A large undeveloped site immediately south of VCC-Clark Station and west of the Monument for East Vancouver, better known as the ‘East Van Cross’, is set to be transformed into a mass-timber office building for an unnamed health sciences company.
Canadian design firm DIALOG has submitted a development application to the City of Vancouver to redevelop the site at 2102 Keith Drive – the northwest corner of the intersection of Clark Drive and East 6th Avenue.
The proponent envisions about 125,000-sq-ft of office space within a 117-ft-tall, eight-storey building that can accommodate up to 1,235 workers. Only 141 vehicle parking stalls are proposed, with the expectation that many office workers will take transit given the building’s adjacency to SkyTrain.

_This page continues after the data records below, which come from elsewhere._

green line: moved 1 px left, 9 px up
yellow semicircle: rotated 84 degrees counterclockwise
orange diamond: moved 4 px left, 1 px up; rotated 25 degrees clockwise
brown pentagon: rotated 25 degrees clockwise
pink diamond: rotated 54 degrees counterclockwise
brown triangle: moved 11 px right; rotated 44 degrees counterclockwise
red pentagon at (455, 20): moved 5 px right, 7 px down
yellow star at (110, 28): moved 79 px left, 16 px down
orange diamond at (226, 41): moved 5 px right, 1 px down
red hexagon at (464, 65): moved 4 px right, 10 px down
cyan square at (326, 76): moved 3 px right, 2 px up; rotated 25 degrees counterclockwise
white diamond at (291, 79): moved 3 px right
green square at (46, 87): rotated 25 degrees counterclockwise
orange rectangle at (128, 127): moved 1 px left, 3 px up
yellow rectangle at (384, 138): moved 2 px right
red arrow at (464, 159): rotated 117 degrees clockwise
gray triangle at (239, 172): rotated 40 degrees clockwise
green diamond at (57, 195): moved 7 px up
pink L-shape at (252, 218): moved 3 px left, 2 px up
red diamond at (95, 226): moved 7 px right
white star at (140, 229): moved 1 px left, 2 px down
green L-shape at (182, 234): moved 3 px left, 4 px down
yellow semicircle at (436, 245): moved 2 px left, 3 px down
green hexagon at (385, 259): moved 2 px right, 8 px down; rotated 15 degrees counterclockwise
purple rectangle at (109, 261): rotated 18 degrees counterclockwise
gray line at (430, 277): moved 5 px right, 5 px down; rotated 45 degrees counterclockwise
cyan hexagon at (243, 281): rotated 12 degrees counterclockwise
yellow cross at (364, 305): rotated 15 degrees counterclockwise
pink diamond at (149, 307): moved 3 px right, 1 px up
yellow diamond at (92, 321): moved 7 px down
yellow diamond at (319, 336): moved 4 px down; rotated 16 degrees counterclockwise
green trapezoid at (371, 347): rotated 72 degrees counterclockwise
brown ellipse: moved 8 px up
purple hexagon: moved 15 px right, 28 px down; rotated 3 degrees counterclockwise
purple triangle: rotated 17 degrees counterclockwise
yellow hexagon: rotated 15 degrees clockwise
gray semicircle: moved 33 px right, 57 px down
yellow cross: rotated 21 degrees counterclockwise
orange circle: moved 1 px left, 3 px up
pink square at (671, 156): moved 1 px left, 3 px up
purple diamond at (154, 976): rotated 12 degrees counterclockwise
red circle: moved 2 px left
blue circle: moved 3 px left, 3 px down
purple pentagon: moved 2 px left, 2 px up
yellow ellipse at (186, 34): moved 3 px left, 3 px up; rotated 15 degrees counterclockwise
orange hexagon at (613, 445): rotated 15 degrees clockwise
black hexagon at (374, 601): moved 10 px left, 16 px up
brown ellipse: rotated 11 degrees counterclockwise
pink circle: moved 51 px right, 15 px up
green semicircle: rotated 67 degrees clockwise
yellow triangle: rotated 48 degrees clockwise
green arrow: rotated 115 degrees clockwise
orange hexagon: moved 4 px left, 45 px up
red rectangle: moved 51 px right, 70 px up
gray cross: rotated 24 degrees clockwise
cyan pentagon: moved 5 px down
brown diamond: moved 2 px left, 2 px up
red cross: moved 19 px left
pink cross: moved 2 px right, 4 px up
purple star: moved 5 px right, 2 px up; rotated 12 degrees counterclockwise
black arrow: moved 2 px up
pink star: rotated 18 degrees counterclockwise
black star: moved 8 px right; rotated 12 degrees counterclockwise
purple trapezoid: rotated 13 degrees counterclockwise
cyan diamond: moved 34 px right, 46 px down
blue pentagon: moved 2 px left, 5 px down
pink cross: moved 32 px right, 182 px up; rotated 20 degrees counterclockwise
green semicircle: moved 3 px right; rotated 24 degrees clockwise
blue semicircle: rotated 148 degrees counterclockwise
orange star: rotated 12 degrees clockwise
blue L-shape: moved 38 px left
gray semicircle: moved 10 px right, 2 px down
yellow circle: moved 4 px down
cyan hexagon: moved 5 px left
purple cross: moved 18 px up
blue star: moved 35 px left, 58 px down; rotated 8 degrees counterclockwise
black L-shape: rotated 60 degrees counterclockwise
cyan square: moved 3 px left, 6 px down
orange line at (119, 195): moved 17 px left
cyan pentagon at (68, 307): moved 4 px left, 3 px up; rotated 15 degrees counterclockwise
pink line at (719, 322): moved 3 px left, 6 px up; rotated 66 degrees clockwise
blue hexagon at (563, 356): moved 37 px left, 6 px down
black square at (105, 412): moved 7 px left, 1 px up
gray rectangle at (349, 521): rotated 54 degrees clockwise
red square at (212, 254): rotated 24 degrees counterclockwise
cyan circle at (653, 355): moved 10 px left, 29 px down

There are some constraints on the site given that the southeast corner is occupied by the statutory right-of-way of a Metro Vancouver truck sewer, which resulted in an angled building design for the south face to match the obstruction.
As a result, the buildable footprint of the lot is about 23,500 sq. ft. – just 60% of the entire lot.
As well, the first floor of the building is integrated into the site’s sloping grade to create a building that “emerges” from the landscape.
Office workers will have access to an open-air roof deck amenity space with planting, urban agriculture, and views of the mountains and downtown skyline.
While this will be a mass-timber building, the structure is anchored by two concrete cores that also contain the emergency staircases, elevator shafts, and space for utilities.
As for the building’s exterior architectural features, the design team envisions a “cellular” appearance on the facade that wraps around the building. It uses diagonally-oriented braces that are integrated into the building to create this unique appearance.
“These diagonal elements are celebrated within the facade as an expression of the way that the building resists the lateral and seismic forces of the site,” reads the design rationale.
Balconies are created using these frames, which also act to provide solar shading for the glass facade.
“By mirroring the orientation of the brace bays as facing pairs and alternating their orientation floor by floor, a repeating two-storey cellular pattern emerges, breaking down the overall scale and mass of the building. The expression of the building reflects the interests of the client through biomimicry of cellular organizations found in nature.”
Sightlines of the ‘East Van Cross’ on Clark Street are protected by the low-level landscaping on the easternmost end of the site.